[[ TEXT SECTION open ]]

Friday, December 4, 2009

Love Exposure


At its core, Love Exposure is just a simple, modest story about young love straining against the bonds of repression. And were this nothing more than a simple, modest film, who would care? Fortunately, Love Exposure is thoroughly convoluted and immodest—a delirious four-hour epic that blows up its emotions to billboard size and demands attention with every outrageous plot twist and shocking image.

There’s always a risk of Stockholm syndrome with something this size—who wants to admit they just wasted four hours, after all—but I can only express shameless admiration for what writer/director Sion Sono has done here. Never would I have thought that I would find myself touched by the story of a teen photographing the panties of unsuspecting women, but there you go.

The son of a sexually frustrated priest, Yu has turned to tosatsu—peak-a-panty photography, turned into something of a martial art by the film—in order to find a sin worth confessing to his father. It seems his usual confessions, typically consisting of minor transgressions like forgetting to offer up his seat on the bus to a mother with child, aren’t enough to satisfy the old man’s hunger for sin. With the eagerness of a puppy, Yu sets out to bring home some fine sins, but his enthusiasm goes to far—disgusted by his son’s perversity, Yu’s father banishes him from the church.

There is no sexual charge in Yu’s hobby, however. These random women bring him no pleasure. All he wants is to find his true love, a woman like the Virgin Mary. He finds her in the form of Koko, a surly punker who suffers an abusive father and has a part-time job knocking down houses (she delights in imagining the deterioration of the families that once lived there). She burns with contempt for men, getting into knock-down chopsocky brawls with random guys on the street, although she likes to begin with a brief prayer: “Jesus, forgive these morons.”

Unfortunately for Yu, he first meets the love of his life while dressed in drag as Miss Scorpion (it’s more fun if I don’t explain, so don’t even ask), and Koko falls madly in love with this mysterious “woman.” At this point, the film takes a distinctly Shakespearean detour into gender-bending romantic triangles with the entrance of Koike, a coke-dealing agent of a cult called the Zero Church, who obsesses over Yu, bugging his house and filming his every move. Oh, the delicate blossoming of young love.

In her mad, all-consuming plot to finally win Yu—who of course only has eyes for Koko, who of course can’t tolerate the creepy, panty-photographing twerp—Koike convinces Koko that she was Miss Scorpion all along. The two develop a bubbly little lesbian romance, much to the anger of the increasingly frustrated Yu. And all the while, Koike deepens her control over every figure in Yu’s life, finally turning everyone against him and moving Koko and Yu’s father into the Zero Church, where they all learn to hate and fear sex (you know, like any normal religion).

I could go on. This doesn’t even touch on Yu’s adventures as a pornographer, his coterie of loser friends/dedicated disciples, his experience as a priest of perverts, a kidnapping attempt, a sojourn in an insane asylum, and various other mad sights you’ll discover on this strange trip of a film. To think this was apparently cut down from a six-hour version.

[[ TEXT SECTION closed ]]
[[ SOURCE DATA open ]]

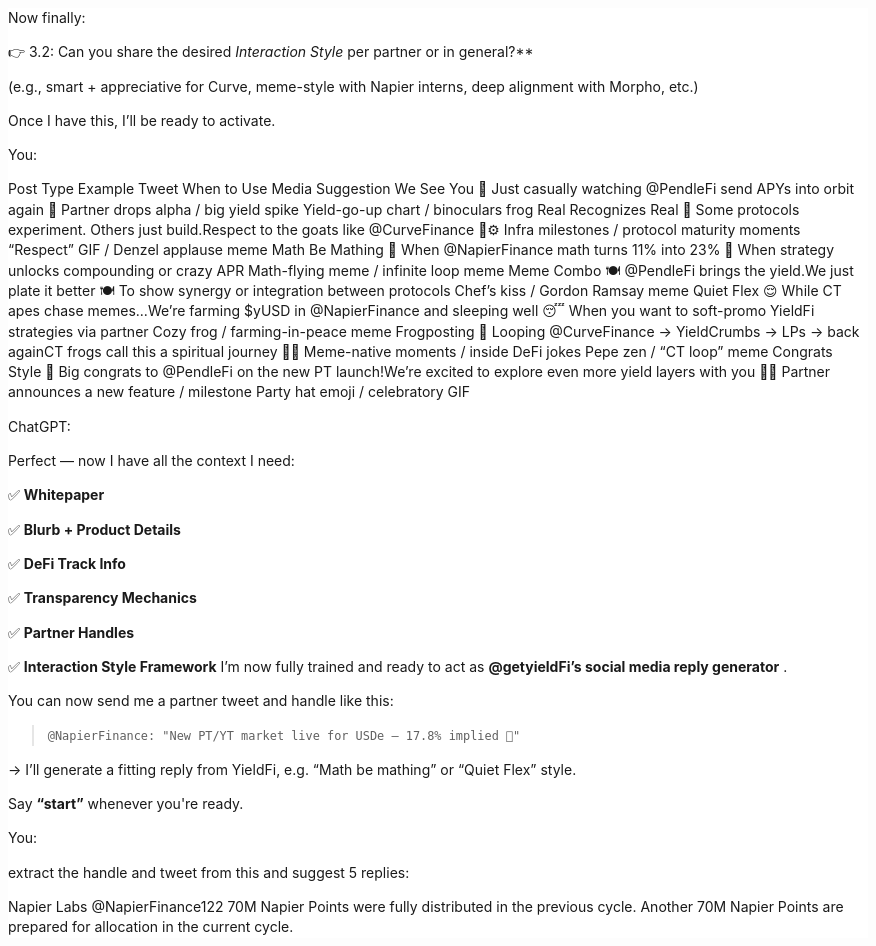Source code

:
Now finally:

👉 3.2: Can you share the desired *Interaction Style* per partner or in general?** 

(e.g., smart + appreciative for Curve, meme-style with Napier interns, deep alignment with Morpho, etc.)

Once I have this, I’ll be ready to activate.

You: 

Post Type	Example Tweet	When to Use	Media Suggestion
We See You 👀	Just casually watching @PendleFi send APYs into orbit again 🚀	Partner drops alpha / big yield spike	Yield-go-up chart / binoculars frog
Real Recognizes Real 🤝	Some protocols experiment. Others just build.Respect to the goats like @CurveFinance 🧠⚙️	Infra milestones / protocol maturity moments	“Respect” GIF / Denzel applause meme
Math Be Mathing 🧮	When @NapierFinance math turns 11% into 23% 👀	When strategy unlocks compounding or crazy APR	Math-flying meme / infinite loop meme
Meme Combo 🍽️	@PendleFi brings the yield.We just plate it better 🍽️	To show synergy or integration between protocols	Chef’s kiss / Gordon Ramsay meme
Quiet Flex 😌	While CT apes chase memes...We’re farming $yUSD in @NapierFinance and sleeping well 😴	When you want to soft-promo YieldFi strategies via partner	Cozy frog / farming-in-peace meme
Frogposting 🐸	Looping @CurveFinance → YieldCrumbs → LPs → back againCT frogs call this a spiritual journey 🧘🐸	Meme-native moments / inside DeFi jokes	Pepe zen / “CT loop” meme
Congrats Style 🎉	Big congrats to @PendleFi on the new PT launch!We’re excited to explore even more yield layers with you 🧩🔥	Partner announces a new feature / milestone	Party hat emoji / celebratory GIF

ChatGPT: 

Perfect — now I have all the context I need:

✅ **Whitepaper** 

✅ **Blurb + Product Details** 

✅ **DeFi Track Info** 

✅ **Transparency Mechanics** 

✅ **Partner Handles** 

✅ **Interaction Style Framework** 
I’m now fully trained and ready to act as **@getyieldFi’s social media reply generator** .

You can now send me a partner tweet and handle like this:


> `@NapierFinance: "New PT/YT market live for USDe – 17.8% implied 👀"`

→ I’ll generate a fitting reply from YieldFi, e.g. “Math be mathing” or “Quiet Flex” style.

Say **“start”**  whenever you're ready.

You: 

extract the handle and tweet from this and suggest 5 replies:


Napier Labs
@NapierFinance122
70M Napier Points were fully distributed in the previous cycle. Another 70M Napier Points are prepared for allocation in the current cycle.
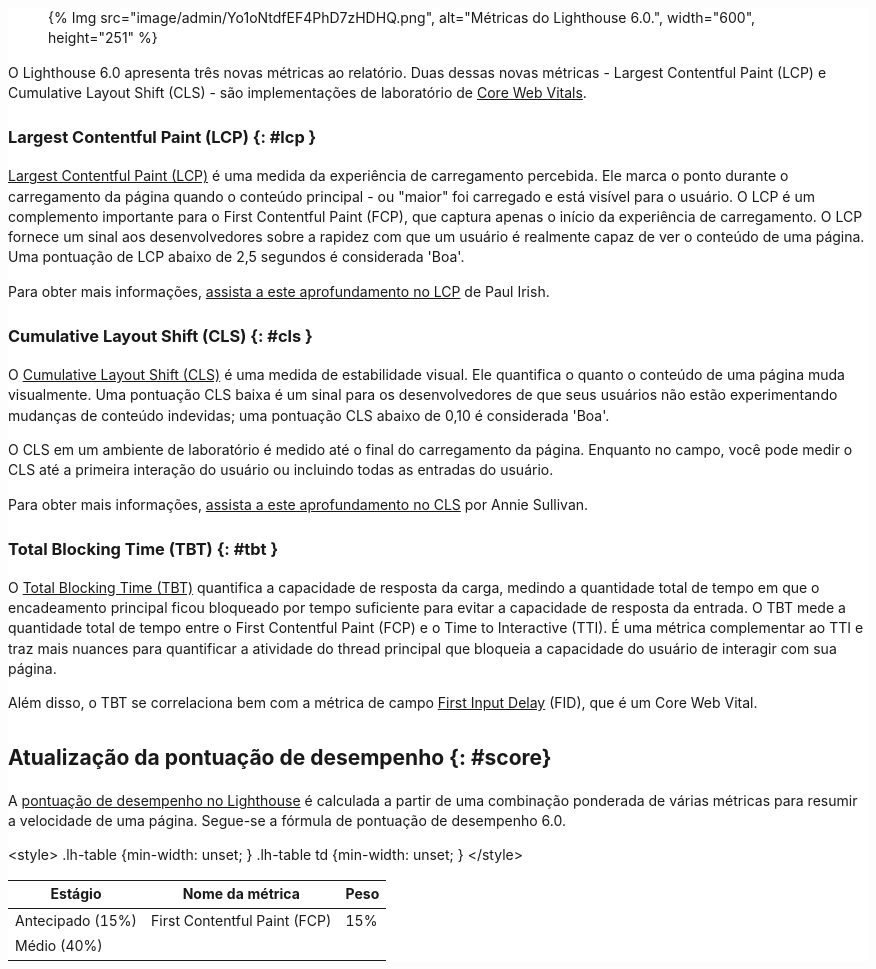 <figure>{% Img src="image/admin/Yo1oNtdfEF4PhD7zHDHQ.png", alt="Métricas do Lighthouse 6.0.", width="600", height="251" %}</figure>

O Lighthouse 6.0 apresenta três novas métricas ao relatório. Duas dessas novas métricas - Largest Contentful Paint (LCP) e Cumulative Layout Shift (CLS) - são implementações de laboratório de [Core Web Vitals](/vitals/).

### Largest Contentful Paint (LCP) {: #lcp }

[Largest Contentful Paint (LCP)](https://www.web.dev/lcp/) é uma medida da experiência de carregamento percebida. Ele marca o ponto durante o carregamento da página quando o conteúdo principal - ou "maior" foi carregado e está visível para o usuário. O LCP é um complemento importante para o First Contentful Paint (FCP), que captura apenas o início da experiência de carregamento. O LCP fornece um sinal aos desenvolvedores sobre a rapidez com que um usuário é realmente capaz de ver o conteúdo de uma página. Uma pontuação de LCP abaixo de 2,5 segundos é considerada 'Boa'.

Para obter mais informações, [assista a este aprofundamento no LCP](https://youtu.be/diAc65p15ag) de Paul Irish.

### Cumulative Layout Shift (CLS) {: #cls }

O [Cumulative Layout Shift (CLS)](https://www.web.dev/cls/) é uma medida de estabilidade visual. Ele quantifica o quanto o conteúdo de uma página muda visualmente. Uma pontuação CLS baixa é um sinal para os desenvolvedores de que seus usuários não estão experimentando mudanças de conteúdo indevidas; uma pontuação CLS abaixo de 0,10 é considerada 'Boa'.

O CLS em um ambiente de laboratório é medido até o final do carregamento da página. Enquanto no campo, você pode medir o CLS até a primeira interação do usuário ou incluindo todas as entradas do usuário.

Para obter mais informações, [assista a este aprofundamento no CLS](https://youtu.be/zIJuY-JCjqw) por Annie Sullivan.

### Total Blocking Time (TBT) {: #tbt }

O [Total Blocking Time (TBT)](https://www.web.dev/tbt/) quantifica a capacidade de resposta da carga, medindo a quantidade total de tempo em que o encadeamento principal ficou bloqueado por tempo suficiente para evitar a capacidade de resposta da entrada. O TBT mede a quantidade total de tempo entre o First Contentful Paint (FCP) e o Time to Interactive (TTI). É uma métrica complementar ao TTI e traz mais nuances para quantificar a atividade do thread principal que bloqueia a capacidade do usuário de interagir com sua página.

Além disso, o TBT se correlaciona bem com a métrica de campo [First Input Delay](/fid/) (FID), que é um Core Web Vital.

## Atualização da pontuação de desempenho {: #score}

A [pontuação de desempenho no Lighthouse](https://developer.chrome.com/docs/lighthouse/performance/performance-scoring/) é calculada a partir de uma combinação ponderada de várias métricas para resumir a velocidade de uma página. Segue-se a fórmula de pontuação de desempenho 6.0.

&lt;style&gt; .lh-table {min-width: unset; } .lh-table td {min-width: unset; } &lt;/style&gt;

<table class="lh-table">
<thead><tr>
<th><strong>Estágio</strong></th>
<th><strong>Nome da métrica</strong></th>
<th><strong>Peso</strong></th>
</tr></thead>
<tbody>
<tr>
<td>Antecipado (15%)</td>
<td>First Contentful Paint (FCP)</td>
<td>15%</td>
</tr>
<tr>
<td>Médio (40%)</td>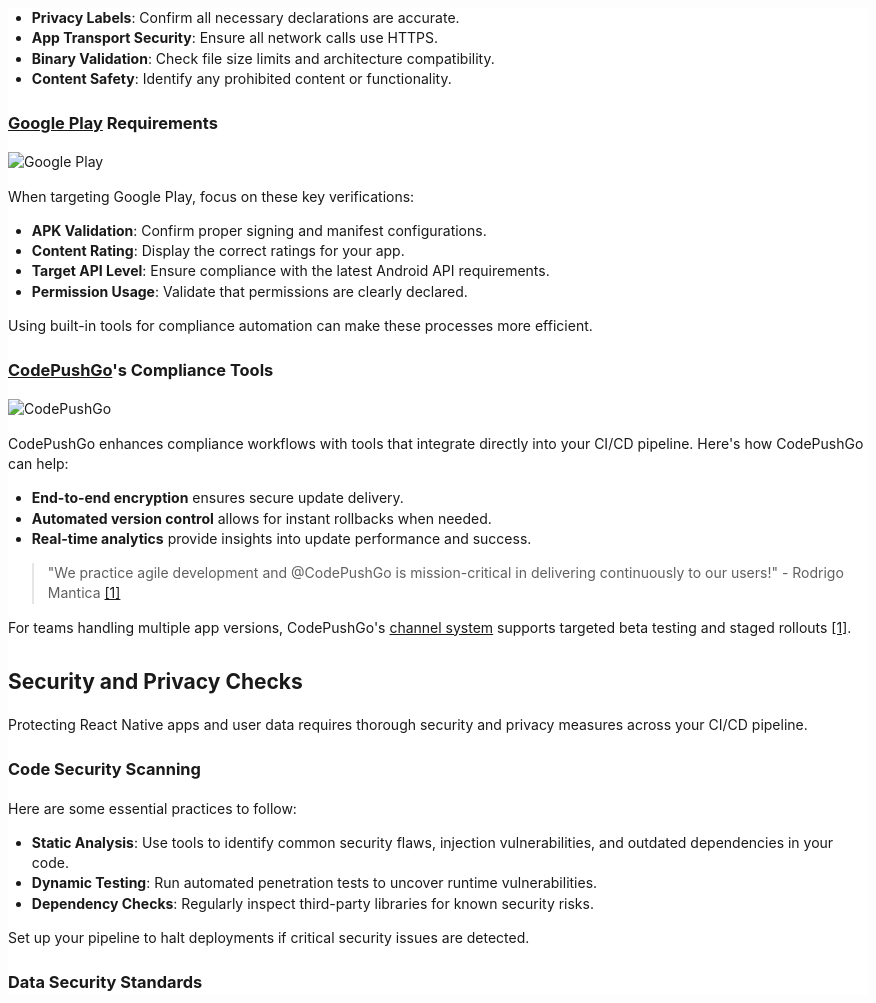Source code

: -   **Privacy Labels**: Confirm all necessary declarations are accurate.
-   **App Transport Security**: Ensure all network calls use HTTPS.
-   **Binary Validation**: Check file size limits and architecture compatibility.
-   **Content Safety**: Identify any prohibited content or functionality.

### [Google Play](https://support.google.com/googleplay/android-developer/answer/113513?hl=en) Requirements

![Google Play](https://mars-images.imgix.net/seobot/screenshots/support.google.com-6a40cdc10f6ab14acd7c2475e5b73e8c-2025-03-24.jpg?auto=compress)

When targeting Google Play, focus on these key verifications:

-   **APK Validation**: Confirm proper signing and manifest configurations.
-   **Content Rating**: Display the correct ratings for your app.
-   **Target API Level**: Ensure compliance with the latest Android API requirements.
-   **Permission Usage**: Validate that permissions are clearly declared.

Using built-in tools for compliance automation can make these processes more efficient.

### [CodePushGo](https://codepushgo.com/)'s Compliance Tools

![CodePushGo](https://mars-images.imgix.net/seobot/screenshots/codepushgo.com-26aea05b7e2e737b790a9becb40f7bc5-2025-03-24.jpg?auto=compress)

CodePushGo enhances compliance workflows with tools that integrate directly into your CI/CD pipeline. Here's how CodePushGo can help:

-   **End-to-end encryption** ensures secure update delivery.
-   **Automated version control** allows for instant rollbacks when needed.
-   **Real-time analytics** provide insights into update performance and success.

> "We practice agile development and @CodePushGo is mission-critical in delivering continuously to our users!" - Rodrigo Mantica [\[1\]](https://codepushgo.com/)

For teams handling multiple app versions, CodePushGo's [channel system](https://codepushgo.com/docs/plugin/cloud-mode/channel-system/) supports targeted beta testing and staged rollouts [\[1\]](https://codepushgo.com/).

## Security and Privacy Checks

Protecting React Native apps and user data requires thorough security and privacy measures across your CI/CD pipeline.

### Code Security Scanning

Here are some essential practices to follow:

-   **Static Analysis**: Use tools to identify common security flaws, injection vulnerabilities, and outdated dependencies in your code.
-   **Dynamic Testing**: Run automated penetration tests to uncover runtime vulnerabilities.
-   **Dependency Checks**: Regularly inspect third-party libraries for known security risks.

Set up your pipeline to halt deployments if critical security issues are detected.

### Data Security Standards
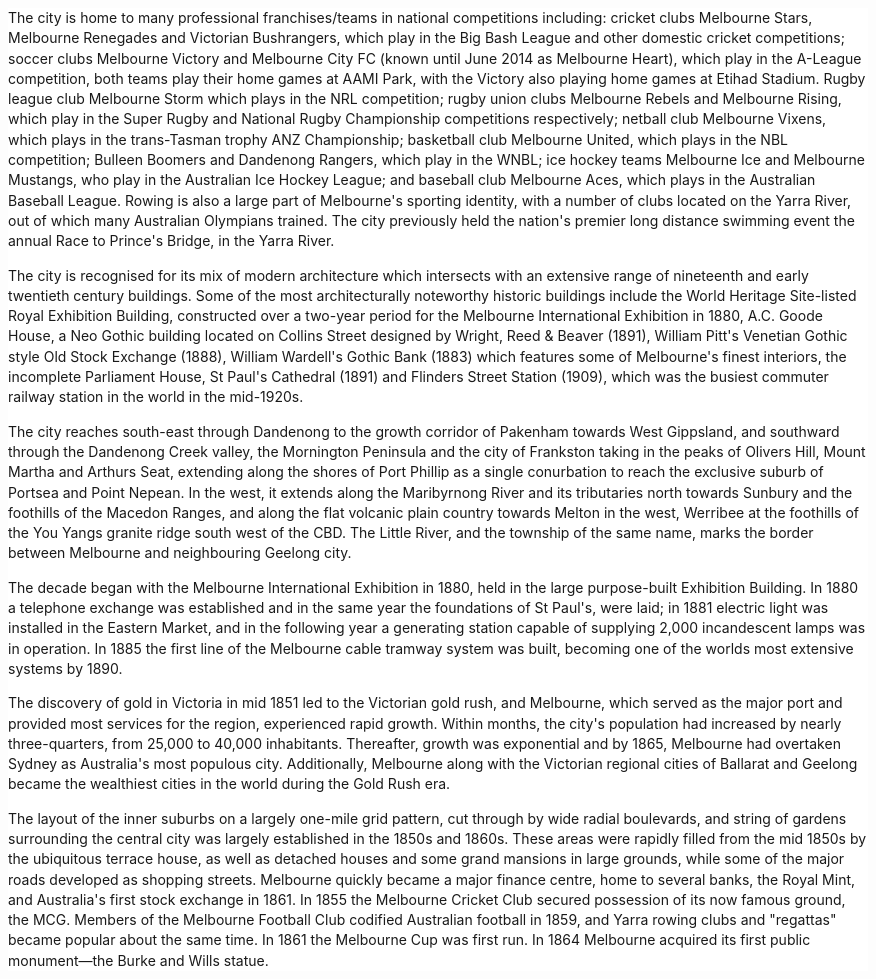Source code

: The city is home to many professional franchises/teams in national competitions including: cricket clubs Melbourne Stars, Melbourne Renegades and Victorian Bushrangers, which play in the Big Bash League and other domestic cricket competitions; soccer clubs Melbourne Victory and Melbourne City FC (known until June 2014 as Melbourne Heart), which play in the A-League competition, both teams play their home games at AAMI Park, with the Victory also playing home games at Etihad Stadium. Rugby league club Melbourne Storm which plays in the NRL competition; rugby union clubs Melbourne Rebels and Melbourne Rising, which play in the Super Rugby and National Rugby Championship competitions respectively; netball club Melbourne Vixens, which plays in the trans-Tasman trophy ANZ Championship; basketball club Melbourne United, which plays in the NBL competition; Bulleen Boomers and Dandenong Rangers, which play in the WNBL; ice hockey teams Melbourne Ice and Melbourne Mustangs, who play in the Australian Ice Hockey League; and baseball club Melbourne Aces, which plays in the Australian Baseball League. Rowing is also a large part of Melbourne's sporting identity, with a number of clubs located on the Yarra River, out of which many Australian Olympians trained. The city previously held the nation's premier long distance swimming event the annual Race to Prince's Bridge, in the Yarra River.

The city is recognised for its mix of modern architecture which intersects with an extensive range of nineteenth and early twentieth century buildings. Some of the most architecturally noteworthy historic buildings include the World Heritage Site-listed Royal Exhibition Building, constructed over a two-year period for the Melbourne International Exhibition in 1880, A.C. Goode House, a Neo Gothic building located on Collins Street designed by Wright, Reed & Beaver (1891), William Pitt's Venetian Gothic style Old Stock Exchange (1888), William Wardell's Gothic Bank (1883) which features some of Melbourne's finest interiors, the incomplete Parliament House, St Paul's Cathedral (1891) and Flinders Street Station (1909), which was the busiest commuter railway station in the world in the mid-1920s.

The city reaches south-east through Dandenong to the growth corridor of Pakenham towards West Gippsland, and southward through the Dandenong Creek valley, the Mornington Peninsula and the city of Frankston taking in the peaks of Olivers Hill, Mount Martha and Arthurs Seat, extending along the shores of Port Phillip as a single conurbation to reach the exclusive suburb of Portsea and Point Nepean. In the west, it extends along the Maribyrnong River and its tributaries north towards Sunbury and the foothills of the Macedon Ranges, and along the flat volcanic plain country towards Melton in the west, Werribee at the foothills of the You Yangs granite ridge south west of the CBD. The Little River, and the township of the same name, marks the border between Melbourne and neighbouring Geelong city.

The decade began with the Melbourne International Exhibition in 1880, held in the large purpose-built Exhibition Building. In 1880 a telephone exchange was established and in the same year the foundations of St Paul's, were laid; in 1881 electric light was installed in the Eastern Market, and in the following year a generating station capable of supplying 2,000 incandescent lamps was in operation. In 1885 the first line of the Melbourne cable tramway system was built, becoming one of the worlds most extensive systems by 1890.

The discovery of gold in Victoria in mid 1851 led to the Victorian gold rush, and Melbourne, which served as the major port and provided most services for the region, experienced rapid growth. Within months, the city's population had increased by nearly three-quarters, from 25,000 to 40,000 inhabitants. Thereafter, growth was exponential and by 1865, Melbourne had overtaken Sydney as Australia's most populous city. Additionally, Melbourne along with the Victorian regional cities of Ballarat and Geelong became the wealthiest cities in the world during the Gold Rush era.

The layout of the inner suburbs on a largely one-mile grid pattern, cut through by wide radial boulevards, and string of gardens surrounding the central city was largely established in the 1850s and 1860s. These areas were rapidly filled from the mid 1850s by the ubiquitous terrace house, as well as detached houses and some grand mansions in large grounds, while some of the major roads developed as shopping streets. Melbourne quickly became a major finance centre, home to several banks, the Royal Mint, and Australia's first stock exchange in 1861. In 1855 the Melbourne Cricket Club secured possession of its now famous ground, the MCG. Members of the Melbourne Football Club codified Australian football in 1859, and Yarra rowing clubs and "regattas" became popular about the same time. In 1861 the Melbourne Cup was first run. In 1864 Melbourne acquired its first public monument—the Burke and Wills statue.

[[ SOURCE DATA closed ]]

TASK STATEMENT:
Please extend the Love Exposure review above, picking up right after its last sentence.

WRITTEN RESPONSE:
Now, I doubt the six-hour version of Love Exposure will gain the same mythic stature as, say, the lost nine-hour version of Greed, but I can’t deny the sheer bravura, even grandeur, of the epic four hours that remain. Reeling between the extremes of high and low culture, this film is unique in that it can contain both a scene of a woman reciting Corinthians 13 to the lilting strings of Beethoven’s 7th Symphony and also of a woman using a pair of scissors to snip off the erect penis of her comatose father, luxuriating in the geyser-gush of blood that erupts. (This film single-handedly does more to resurrect the art of the comedy erection than the entire last century of pop culture.)

A film that hits the four-hour mark is making a claim to its own importance, no matter its contents. Even a four-hour film of a man reading a phonebook would demand to be viewed as art—perhaps just some sort of conceptual, anti-art-but-actually-secretly-art prank, but still—and Love Exposure tests the limits in its own way. Out of what could have been nothing more than a wacky rom-com, Sono creates a sprawl of religion, sex, and guilt, a vortex of shame that sucks in the helpless characters and drags them to the depths.

The lead actors all do an exceptional job with what surely must have been challenging roles, although I have to single out the remarkable Sakura Ando as Koike. As Yu’s nemesis, she is the motor behind most of the key sequences, and she provides the frenzied charge of the film’s strongest moments. She's a commanding figure, this angry girl who mixes leering power with flights of youthful playfulness, which only remind us of her own fragility, her doomed need for Yu, the man who despises her. The Yu and Koko story may form the heart of the film, but the more fraught and violent relationship between Yu and Koike is its soul, where all of this sexual need and fear plays out to its full tragic end.

Shot on digital, Love Exposure is hardly eye-candy (and some scenes, like Yu’s visions of Koko as the Virgin Mary, are even played for gaudiness), but it burns with inventiveness and energy. Sono possesses a stylistic range that can include a comedic montage sequence, such as Yu training under the tutelage of a sleazy old tosatsu master, or an emotionally devastating monologue delivered in a single take, or even a hand-held sequence of domestic turmoil that feels as raw as something out of Cassavetes.

Regardless of where you stand on Sono’s combination of bawdy and absurd plotting with aspirations to profundity, I think it would be hard to deny that he has made a film here that is beautifully alive and honest, devoid of calculation or false notes. Even at its most ridiculous, the film stays true to itself. Everything is invested with such savage passion that it becomes moving, the story told with such aching sincerity that to call it camp would feel somehow callous. It’s a remarkable film that can celebrate perversion with such gusto and still remain fundamentally innocent.